Historically, ground rent payments were often very small, but in recent decades, many new build leasehold properties were sold with significantly higher ground rents, often with clauses allowing for them to double every 10 or 25 years. This led to considerable financial strain and anxiety for many leaseholders.

Who has to pay it?

Ground rent is exclusively paid by leaseholders in England and Wales. If you own a freehold property, or live elsewhere in the UK, you do not pay ground rent.

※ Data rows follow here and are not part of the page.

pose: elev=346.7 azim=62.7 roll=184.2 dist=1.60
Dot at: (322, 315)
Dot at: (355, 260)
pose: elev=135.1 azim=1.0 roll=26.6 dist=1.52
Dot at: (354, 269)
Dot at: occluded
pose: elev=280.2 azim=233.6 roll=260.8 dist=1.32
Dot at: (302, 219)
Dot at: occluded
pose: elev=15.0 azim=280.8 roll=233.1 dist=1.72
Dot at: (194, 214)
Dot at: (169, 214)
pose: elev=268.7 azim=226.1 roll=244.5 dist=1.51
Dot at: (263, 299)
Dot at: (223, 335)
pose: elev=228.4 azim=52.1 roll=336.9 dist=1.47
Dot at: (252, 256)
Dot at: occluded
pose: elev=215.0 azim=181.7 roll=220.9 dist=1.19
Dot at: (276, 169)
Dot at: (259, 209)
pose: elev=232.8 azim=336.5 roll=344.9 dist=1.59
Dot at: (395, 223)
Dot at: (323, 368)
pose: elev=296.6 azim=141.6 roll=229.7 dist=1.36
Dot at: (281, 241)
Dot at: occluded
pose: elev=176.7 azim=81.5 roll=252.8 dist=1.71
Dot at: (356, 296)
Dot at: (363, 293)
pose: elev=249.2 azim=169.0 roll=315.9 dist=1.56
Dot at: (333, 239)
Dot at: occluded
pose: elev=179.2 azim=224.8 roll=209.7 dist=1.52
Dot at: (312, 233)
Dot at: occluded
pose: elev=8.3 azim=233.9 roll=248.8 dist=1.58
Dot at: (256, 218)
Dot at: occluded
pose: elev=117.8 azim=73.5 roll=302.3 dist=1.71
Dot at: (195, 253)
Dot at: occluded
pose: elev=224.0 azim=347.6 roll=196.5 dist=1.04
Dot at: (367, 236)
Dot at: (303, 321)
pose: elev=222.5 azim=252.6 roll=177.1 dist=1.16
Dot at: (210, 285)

Before purchasing a property, it is crucial to understand whether it is freehold or leasehold. Your solicitor will provide you with all the necessary information, including details of any ground rent clauses.

What is a leaseholder?

A leaseholder is someone who owns a leasehold property. There are five million leasehold properties in England and Wales, with the vast majority being flats (around 70%). While in recent years some new-build houses on larger developments have been sold as leasehold, this practice has been heavily criticised.

When leaseholders buy their home, they purchase the property, and the right to live in it for a fixed period of time (the leaseholder term). The length of the lease remaining on a property when you buy it can impact your ability to get a mortgage or sell your home, as the shorter the lease length, the more your property value falls.

The Commonhold and Leasehold Reform Bill explained

The 2022 Leasehold Reform (Ground Rent) Act was a landmark legislation which effectively banned ground rents on most new residential long leases in England and Wales to a ‘peppercorn’ (zero financial value). This act set the groundwork for a softening of the leaseholder system, but did not go far enough to protect existing leaseholders, or completely prevent the sale of leasehold property.

In fact, in 2025 alone, around £600m in ground rent was collected from homeowners throughout England and Wales. However, this week the government has announced the Draft Commonhold and Leasehold Reform Bill, which, if ratified in parliament, is expected to come into force in late 2028.

This bill goes way further to protect existing leaseholders and essentially replace dated leasehold practices with modern commonhold rules.

Key changes

  • Ground rent cap: Ground rent will be capped at £250/year for all existing leases, dropping to £0 after 40 years
  • Leasehold ban: New flats must now be commonhold
  • Forfeiture abolished: Freeholders can no longer take your home over a £350 ground rent debt
  • Conversion of terms: You can now convert a block of flats to commonhold if only 50% of neighbors agree

What is commonhold?

Commonhold is a type of home ownership where neighbours collectively own the ground their flats are built on as well as the building itself. This is fairly common practice across the globe, however, yet to become dominant in the UK. 

Commonhold ownership removes the freeholder (or landlord) element of property ownership completely, replacing the leaseholder practice with a fairer, community-based ownership structure.

While the original Leasehold reform act introduced this back in 2022, the laws surrounding it made it very difficult to implement. However, this is expected to be the default way flats will be sold in England and Wales in the future, assuming the bill goes through parliament as is.